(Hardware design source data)
^^^^^^^^^^^^^^^^
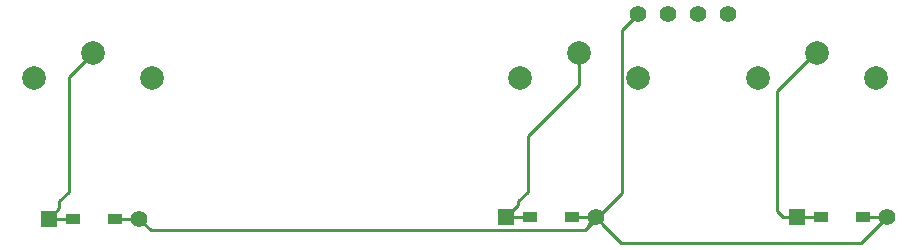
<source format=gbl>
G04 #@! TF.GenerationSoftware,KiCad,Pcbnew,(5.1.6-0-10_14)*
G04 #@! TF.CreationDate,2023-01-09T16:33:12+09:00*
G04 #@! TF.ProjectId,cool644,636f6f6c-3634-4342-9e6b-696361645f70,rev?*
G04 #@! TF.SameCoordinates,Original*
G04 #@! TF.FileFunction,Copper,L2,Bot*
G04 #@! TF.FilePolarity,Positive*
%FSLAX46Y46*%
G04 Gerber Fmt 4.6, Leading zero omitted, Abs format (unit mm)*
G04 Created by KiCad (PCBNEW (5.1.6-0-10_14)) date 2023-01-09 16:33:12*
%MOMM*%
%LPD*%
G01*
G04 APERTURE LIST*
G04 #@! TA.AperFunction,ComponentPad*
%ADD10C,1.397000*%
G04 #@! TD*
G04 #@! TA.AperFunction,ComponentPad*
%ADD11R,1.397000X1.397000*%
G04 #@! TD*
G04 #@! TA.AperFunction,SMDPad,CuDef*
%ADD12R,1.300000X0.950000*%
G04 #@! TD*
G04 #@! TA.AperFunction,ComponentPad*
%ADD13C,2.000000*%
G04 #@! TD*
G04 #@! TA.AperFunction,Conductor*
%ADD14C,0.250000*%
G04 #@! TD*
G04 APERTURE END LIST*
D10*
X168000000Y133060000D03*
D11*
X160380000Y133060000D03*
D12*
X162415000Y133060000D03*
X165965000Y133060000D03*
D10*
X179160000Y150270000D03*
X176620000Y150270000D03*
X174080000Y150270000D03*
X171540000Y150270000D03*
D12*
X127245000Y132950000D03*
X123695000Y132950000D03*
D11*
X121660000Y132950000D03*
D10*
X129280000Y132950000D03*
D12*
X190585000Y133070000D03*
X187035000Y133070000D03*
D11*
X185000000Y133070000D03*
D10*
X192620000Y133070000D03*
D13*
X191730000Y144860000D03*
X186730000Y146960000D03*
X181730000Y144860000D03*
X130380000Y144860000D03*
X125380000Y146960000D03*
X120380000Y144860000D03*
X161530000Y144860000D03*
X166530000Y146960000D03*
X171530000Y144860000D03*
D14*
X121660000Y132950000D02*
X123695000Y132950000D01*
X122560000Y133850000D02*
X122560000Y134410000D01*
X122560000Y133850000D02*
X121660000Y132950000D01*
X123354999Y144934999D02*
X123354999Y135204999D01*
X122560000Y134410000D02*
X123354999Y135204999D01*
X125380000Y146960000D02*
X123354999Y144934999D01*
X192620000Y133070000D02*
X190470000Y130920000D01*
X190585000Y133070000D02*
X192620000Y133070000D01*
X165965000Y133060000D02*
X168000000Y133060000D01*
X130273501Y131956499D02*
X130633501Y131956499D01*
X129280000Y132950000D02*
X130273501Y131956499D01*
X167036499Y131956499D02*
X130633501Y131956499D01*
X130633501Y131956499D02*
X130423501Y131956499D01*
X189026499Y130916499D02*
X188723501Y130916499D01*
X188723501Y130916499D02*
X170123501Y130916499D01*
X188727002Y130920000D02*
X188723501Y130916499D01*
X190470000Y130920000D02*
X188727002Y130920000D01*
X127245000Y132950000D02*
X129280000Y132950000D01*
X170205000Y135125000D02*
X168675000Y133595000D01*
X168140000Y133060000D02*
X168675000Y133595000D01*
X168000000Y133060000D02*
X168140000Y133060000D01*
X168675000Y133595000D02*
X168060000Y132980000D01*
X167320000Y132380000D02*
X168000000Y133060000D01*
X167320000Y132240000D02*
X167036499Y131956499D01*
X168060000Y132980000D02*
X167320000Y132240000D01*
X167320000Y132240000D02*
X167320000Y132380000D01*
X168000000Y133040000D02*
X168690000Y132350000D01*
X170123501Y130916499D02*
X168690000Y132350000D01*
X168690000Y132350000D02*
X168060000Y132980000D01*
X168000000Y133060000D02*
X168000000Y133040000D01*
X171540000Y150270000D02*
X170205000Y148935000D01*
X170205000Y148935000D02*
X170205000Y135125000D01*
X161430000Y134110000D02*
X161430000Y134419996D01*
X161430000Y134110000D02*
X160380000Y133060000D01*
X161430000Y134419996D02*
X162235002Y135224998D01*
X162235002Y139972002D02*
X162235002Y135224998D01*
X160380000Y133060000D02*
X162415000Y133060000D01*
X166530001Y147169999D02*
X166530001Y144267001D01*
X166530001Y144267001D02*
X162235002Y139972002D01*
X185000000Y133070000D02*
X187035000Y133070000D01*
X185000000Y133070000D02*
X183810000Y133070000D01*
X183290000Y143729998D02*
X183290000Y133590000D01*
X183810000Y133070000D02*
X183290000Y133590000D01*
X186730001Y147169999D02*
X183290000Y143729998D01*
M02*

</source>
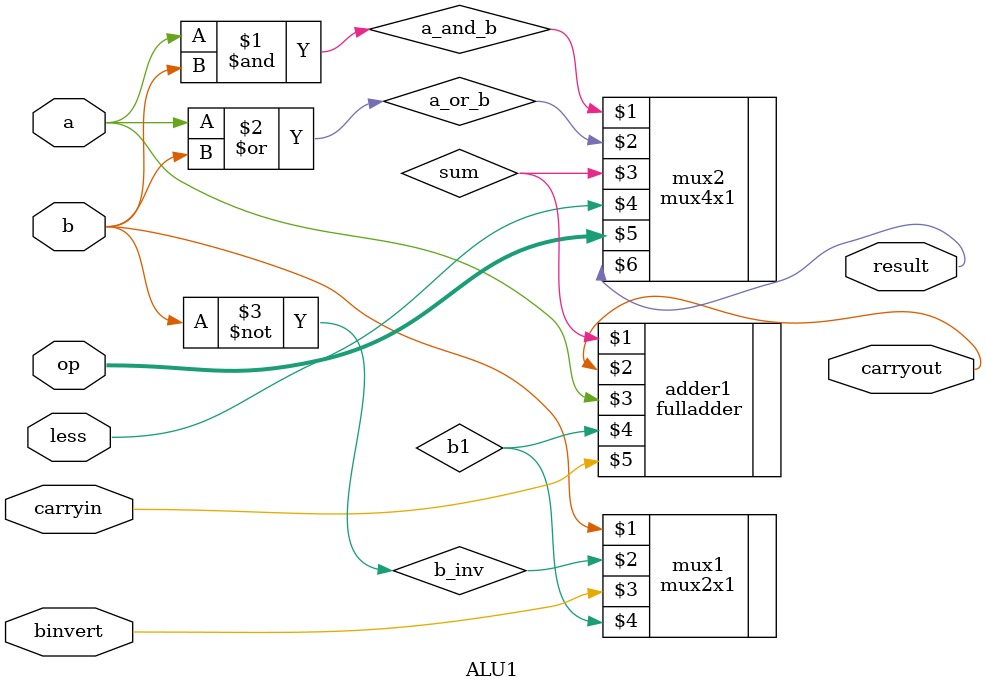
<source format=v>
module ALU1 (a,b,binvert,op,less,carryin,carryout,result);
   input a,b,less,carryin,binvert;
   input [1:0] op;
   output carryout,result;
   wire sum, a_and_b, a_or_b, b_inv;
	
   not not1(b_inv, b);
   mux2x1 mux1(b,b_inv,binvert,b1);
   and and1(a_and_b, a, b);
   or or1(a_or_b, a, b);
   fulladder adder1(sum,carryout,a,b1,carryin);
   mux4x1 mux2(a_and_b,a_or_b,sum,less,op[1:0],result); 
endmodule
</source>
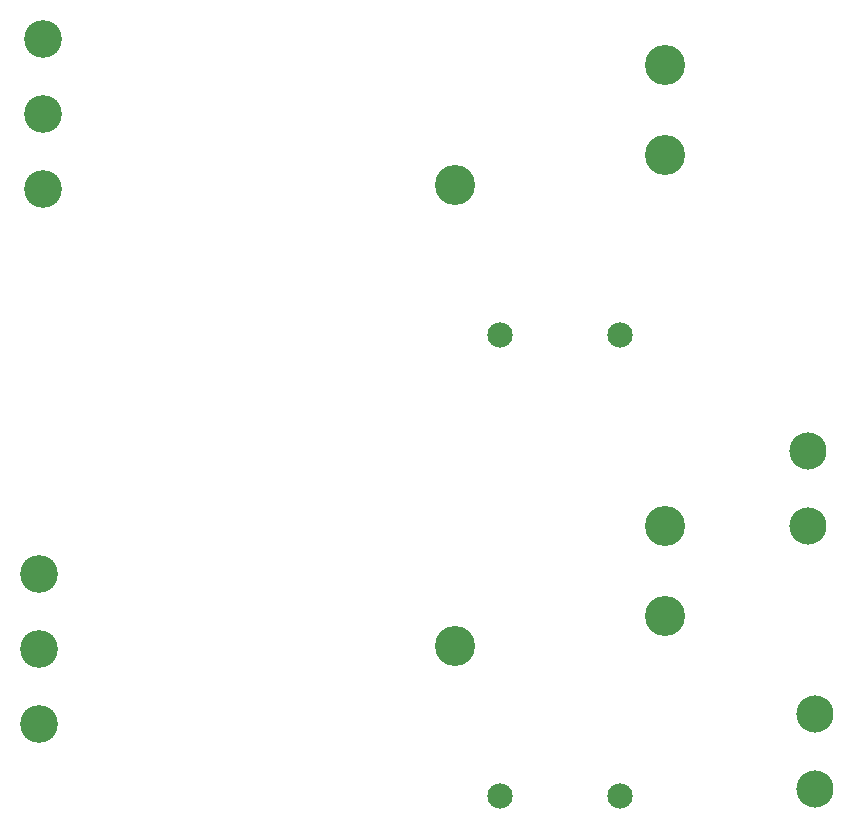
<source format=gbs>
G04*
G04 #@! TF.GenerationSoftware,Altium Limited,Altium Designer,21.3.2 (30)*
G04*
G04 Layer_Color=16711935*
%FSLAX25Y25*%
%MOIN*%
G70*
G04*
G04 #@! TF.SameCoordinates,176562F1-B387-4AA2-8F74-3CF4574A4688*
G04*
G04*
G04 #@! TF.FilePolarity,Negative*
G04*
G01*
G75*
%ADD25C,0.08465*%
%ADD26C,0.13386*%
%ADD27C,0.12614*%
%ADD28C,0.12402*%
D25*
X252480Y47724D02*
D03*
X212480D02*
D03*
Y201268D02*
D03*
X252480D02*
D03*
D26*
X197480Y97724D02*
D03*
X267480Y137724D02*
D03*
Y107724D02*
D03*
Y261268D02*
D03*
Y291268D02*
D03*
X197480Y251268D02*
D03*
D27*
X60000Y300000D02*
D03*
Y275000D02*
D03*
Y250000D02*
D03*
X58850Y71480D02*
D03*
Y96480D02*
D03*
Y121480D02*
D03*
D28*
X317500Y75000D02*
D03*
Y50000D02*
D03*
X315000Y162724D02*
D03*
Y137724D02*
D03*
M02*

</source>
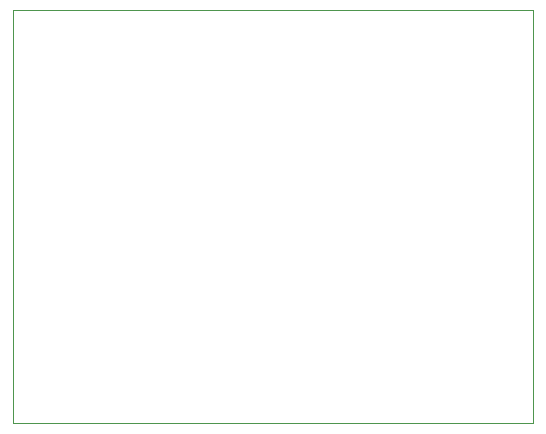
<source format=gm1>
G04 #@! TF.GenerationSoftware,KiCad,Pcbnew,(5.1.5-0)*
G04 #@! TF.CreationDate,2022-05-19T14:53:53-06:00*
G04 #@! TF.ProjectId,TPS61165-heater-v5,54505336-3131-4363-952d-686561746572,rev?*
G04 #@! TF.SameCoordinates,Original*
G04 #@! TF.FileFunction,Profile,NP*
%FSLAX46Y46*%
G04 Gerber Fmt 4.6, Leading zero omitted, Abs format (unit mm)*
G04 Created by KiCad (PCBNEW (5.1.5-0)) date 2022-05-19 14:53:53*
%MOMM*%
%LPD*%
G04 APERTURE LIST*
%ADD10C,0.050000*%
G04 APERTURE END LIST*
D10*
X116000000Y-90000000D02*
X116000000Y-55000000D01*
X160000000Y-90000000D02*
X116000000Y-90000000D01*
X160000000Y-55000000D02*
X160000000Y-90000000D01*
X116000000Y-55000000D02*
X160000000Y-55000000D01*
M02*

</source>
^^^^^^^^^^^^^^^^
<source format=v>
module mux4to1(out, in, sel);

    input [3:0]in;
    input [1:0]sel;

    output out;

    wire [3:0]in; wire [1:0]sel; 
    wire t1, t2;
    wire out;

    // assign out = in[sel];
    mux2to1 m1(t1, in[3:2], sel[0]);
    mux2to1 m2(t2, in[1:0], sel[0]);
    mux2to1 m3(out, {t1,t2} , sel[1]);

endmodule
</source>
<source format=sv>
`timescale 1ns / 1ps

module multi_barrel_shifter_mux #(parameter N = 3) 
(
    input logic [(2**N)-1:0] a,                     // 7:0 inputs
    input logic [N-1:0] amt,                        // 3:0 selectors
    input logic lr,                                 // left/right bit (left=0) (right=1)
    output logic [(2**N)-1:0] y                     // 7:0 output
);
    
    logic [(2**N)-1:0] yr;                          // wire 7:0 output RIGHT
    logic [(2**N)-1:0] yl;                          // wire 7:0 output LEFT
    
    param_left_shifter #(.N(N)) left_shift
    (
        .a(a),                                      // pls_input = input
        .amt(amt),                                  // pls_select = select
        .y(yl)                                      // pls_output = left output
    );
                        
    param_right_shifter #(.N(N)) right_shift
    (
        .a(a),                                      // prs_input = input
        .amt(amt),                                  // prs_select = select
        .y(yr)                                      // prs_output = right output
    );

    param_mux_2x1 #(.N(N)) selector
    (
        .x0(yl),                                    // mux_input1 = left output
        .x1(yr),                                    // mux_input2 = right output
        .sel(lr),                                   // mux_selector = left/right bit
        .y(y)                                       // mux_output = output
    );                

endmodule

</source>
^^^^^^^^^^^^^^^^
Reading through the preceding records, tally each line that holds the word "result" and give the tally by itself.

3